The light of doctrine, the glow of ethical commitment, and the fire of ritual celebration were expressions that gushed forth red hot from the depths of mystical consciousness. But, as that stream of lava flowed down the sides of the mountain, it began to cool off. The farther it got from its origins, the less it looked like fire; it turned into rock.
Dogmatism, moralism, ritualism: all are layers of ash deposits and volcanic rock that separate us from the fiery magma deep down below.
But there are fissures and clefts in the igneous rock of the old lava flows; there are hot springs, fumaroles, and geysers; there are even occasional earthquakes and minor eruptions. These represent the great men and women who reformed and renewed religious tradition from within. In one way or another, this is our task, too. Every religion has a mystical core. The challenge is to find access to it and to live in its power. In this sense, every generation of believers is challenged anew to make its religion truly religious.
And in another place he used the same analogy:
The religions start from mysticism. There is no other way to start a religion. But, I compare this to a volcano that gushes forth…and then…the magma flows down the sides of the mountain and cools off. And when it reaches the bottom, it’s just rocks. You’d never guess that there was fire in it. So after a couple of hundred years…what was once alive is dead rock. Doctrine becomes doctrinaire. Morals become moralistic. Ritual becomes ritualistic. What do we do with it? We have to push through this crust and go to the fire that’s within it.
-David Steindl-Rast, Link TV, Lunch With Bokara, The Monk and the Rabbi, 2005 episode.
And this goes on indefinitely, one eternal round, one eternal return, one Hero’s Journey, and we are each that Hero, we are that Super Hero, that Christ Self, that Messiah, as it has been repeatedly encapsulated in nearly every mythology, religion, story, narrative, epic, tale, movie, legend, folklore, tradition, etc. Round and round we go, round the maypole, round the Tree of Life, round the Kaaba, round the Divine, round the altar, circling, circling, circling.
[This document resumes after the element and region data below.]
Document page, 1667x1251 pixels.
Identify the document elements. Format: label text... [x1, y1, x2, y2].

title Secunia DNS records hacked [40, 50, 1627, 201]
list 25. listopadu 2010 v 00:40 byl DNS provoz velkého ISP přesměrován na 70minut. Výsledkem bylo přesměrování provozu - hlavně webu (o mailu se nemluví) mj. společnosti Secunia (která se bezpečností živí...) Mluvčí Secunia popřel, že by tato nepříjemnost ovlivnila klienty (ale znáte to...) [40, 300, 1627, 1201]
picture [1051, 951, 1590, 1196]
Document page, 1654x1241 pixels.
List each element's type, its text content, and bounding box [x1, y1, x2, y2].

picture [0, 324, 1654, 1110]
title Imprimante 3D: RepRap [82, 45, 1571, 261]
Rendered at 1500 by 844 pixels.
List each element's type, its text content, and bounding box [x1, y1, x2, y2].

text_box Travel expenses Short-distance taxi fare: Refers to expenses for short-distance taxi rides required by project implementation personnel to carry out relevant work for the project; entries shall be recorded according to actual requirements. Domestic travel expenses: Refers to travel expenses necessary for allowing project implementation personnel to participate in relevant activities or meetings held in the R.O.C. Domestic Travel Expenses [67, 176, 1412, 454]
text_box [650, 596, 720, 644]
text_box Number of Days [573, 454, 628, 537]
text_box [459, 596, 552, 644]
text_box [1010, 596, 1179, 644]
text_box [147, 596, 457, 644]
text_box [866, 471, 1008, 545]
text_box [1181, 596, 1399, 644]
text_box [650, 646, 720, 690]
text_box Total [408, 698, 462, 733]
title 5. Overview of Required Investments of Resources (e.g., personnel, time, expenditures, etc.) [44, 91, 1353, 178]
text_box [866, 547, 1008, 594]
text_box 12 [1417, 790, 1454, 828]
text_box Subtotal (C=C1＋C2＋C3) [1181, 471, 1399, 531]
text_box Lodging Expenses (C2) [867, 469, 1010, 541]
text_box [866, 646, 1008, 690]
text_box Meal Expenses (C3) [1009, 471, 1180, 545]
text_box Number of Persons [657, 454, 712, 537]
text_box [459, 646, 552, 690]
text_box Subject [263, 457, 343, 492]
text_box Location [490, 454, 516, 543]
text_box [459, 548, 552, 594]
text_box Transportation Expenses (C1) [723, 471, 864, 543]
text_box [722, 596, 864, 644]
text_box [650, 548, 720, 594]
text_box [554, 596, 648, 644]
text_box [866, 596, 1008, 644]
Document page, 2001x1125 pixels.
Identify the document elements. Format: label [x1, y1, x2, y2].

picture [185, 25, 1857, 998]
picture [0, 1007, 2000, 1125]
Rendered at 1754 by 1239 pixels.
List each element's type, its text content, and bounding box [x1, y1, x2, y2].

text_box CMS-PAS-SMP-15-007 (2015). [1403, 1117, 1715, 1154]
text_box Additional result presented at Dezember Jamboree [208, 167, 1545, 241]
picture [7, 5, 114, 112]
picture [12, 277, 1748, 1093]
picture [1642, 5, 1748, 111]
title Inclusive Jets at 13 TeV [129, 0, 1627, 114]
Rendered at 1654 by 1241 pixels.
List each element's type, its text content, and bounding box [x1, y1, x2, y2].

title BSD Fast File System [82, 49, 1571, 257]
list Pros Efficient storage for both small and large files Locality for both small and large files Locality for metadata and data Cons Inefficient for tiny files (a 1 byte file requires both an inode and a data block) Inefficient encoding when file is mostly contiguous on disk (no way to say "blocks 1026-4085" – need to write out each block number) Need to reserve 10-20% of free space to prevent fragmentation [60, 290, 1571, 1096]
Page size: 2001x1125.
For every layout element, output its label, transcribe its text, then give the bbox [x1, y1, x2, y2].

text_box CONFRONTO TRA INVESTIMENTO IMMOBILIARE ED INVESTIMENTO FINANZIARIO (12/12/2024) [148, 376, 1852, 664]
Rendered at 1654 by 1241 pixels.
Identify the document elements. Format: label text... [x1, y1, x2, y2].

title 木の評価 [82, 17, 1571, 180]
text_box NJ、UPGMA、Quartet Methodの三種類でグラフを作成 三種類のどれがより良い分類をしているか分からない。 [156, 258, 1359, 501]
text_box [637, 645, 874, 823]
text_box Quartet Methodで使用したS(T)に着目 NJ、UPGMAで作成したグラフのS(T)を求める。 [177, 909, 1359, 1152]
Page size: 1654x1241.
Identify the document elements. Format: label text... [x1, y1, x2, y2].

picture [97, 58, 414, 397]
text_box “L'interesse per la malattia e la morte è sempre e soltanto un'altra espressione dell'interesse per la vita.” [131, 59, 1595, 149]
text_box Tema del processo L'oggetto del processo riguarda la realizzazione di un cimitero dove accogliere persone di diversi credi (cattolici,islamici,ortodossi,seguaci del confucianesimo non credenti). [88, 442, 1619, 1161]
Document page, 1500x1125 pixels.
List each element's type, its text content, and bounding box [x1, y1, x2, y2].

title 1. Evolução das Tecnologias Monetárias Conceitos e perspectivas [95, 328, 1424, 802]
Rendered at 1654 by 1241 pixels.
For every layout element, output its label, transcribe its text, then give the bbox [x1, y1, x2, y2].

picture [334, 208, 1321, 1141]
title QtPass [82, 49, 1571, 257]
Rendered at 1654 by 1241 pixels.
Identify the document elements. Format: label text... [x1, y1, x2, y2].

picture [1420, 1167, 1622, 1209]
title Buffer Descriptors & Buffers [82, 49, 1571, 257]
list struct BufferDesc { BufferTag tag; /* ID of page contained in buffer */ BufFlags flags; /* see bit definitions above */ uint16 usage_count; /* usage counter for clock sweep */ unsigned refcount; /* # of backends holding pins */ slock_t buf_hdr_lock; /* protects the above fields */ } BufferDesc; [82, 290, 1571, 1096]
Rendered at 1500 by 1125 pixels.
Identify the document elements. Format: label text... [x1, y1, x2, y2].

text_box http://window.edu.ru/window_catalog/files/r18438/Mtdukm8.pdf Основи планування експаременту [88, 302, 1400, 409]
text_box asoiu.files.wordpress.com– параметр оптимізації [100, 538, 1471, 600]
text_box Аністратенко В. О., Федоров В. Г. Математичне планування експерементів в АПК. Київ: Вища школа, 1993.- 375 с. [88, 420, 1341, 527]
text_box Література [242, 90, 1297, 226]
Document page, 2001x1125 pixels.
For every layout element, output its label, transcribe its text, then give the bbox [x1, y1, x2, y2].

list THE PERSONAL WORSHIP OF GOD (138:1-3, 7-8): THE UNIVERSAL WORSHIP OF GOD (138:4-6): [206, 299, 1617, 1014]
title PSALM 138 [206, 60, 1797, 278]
Will it ever end? Nobody knows. In God there is perhaps no beginning, and there is no end, because God transcends time itself. We are in time, and as long as we are in time, our Self will continue to be rebirthed into this cycling, this incarnation, this circling, this circumambulation, this samsara. But this is our lot, this is our cross, this is our suffering, this is existence, this is Life, this is God, this is Nirvana, and we are That.
Awake and Arise!
What do you think? Can we ever transcend this cycle as humanity, collectively awakening to our true condition, or is this Life itself?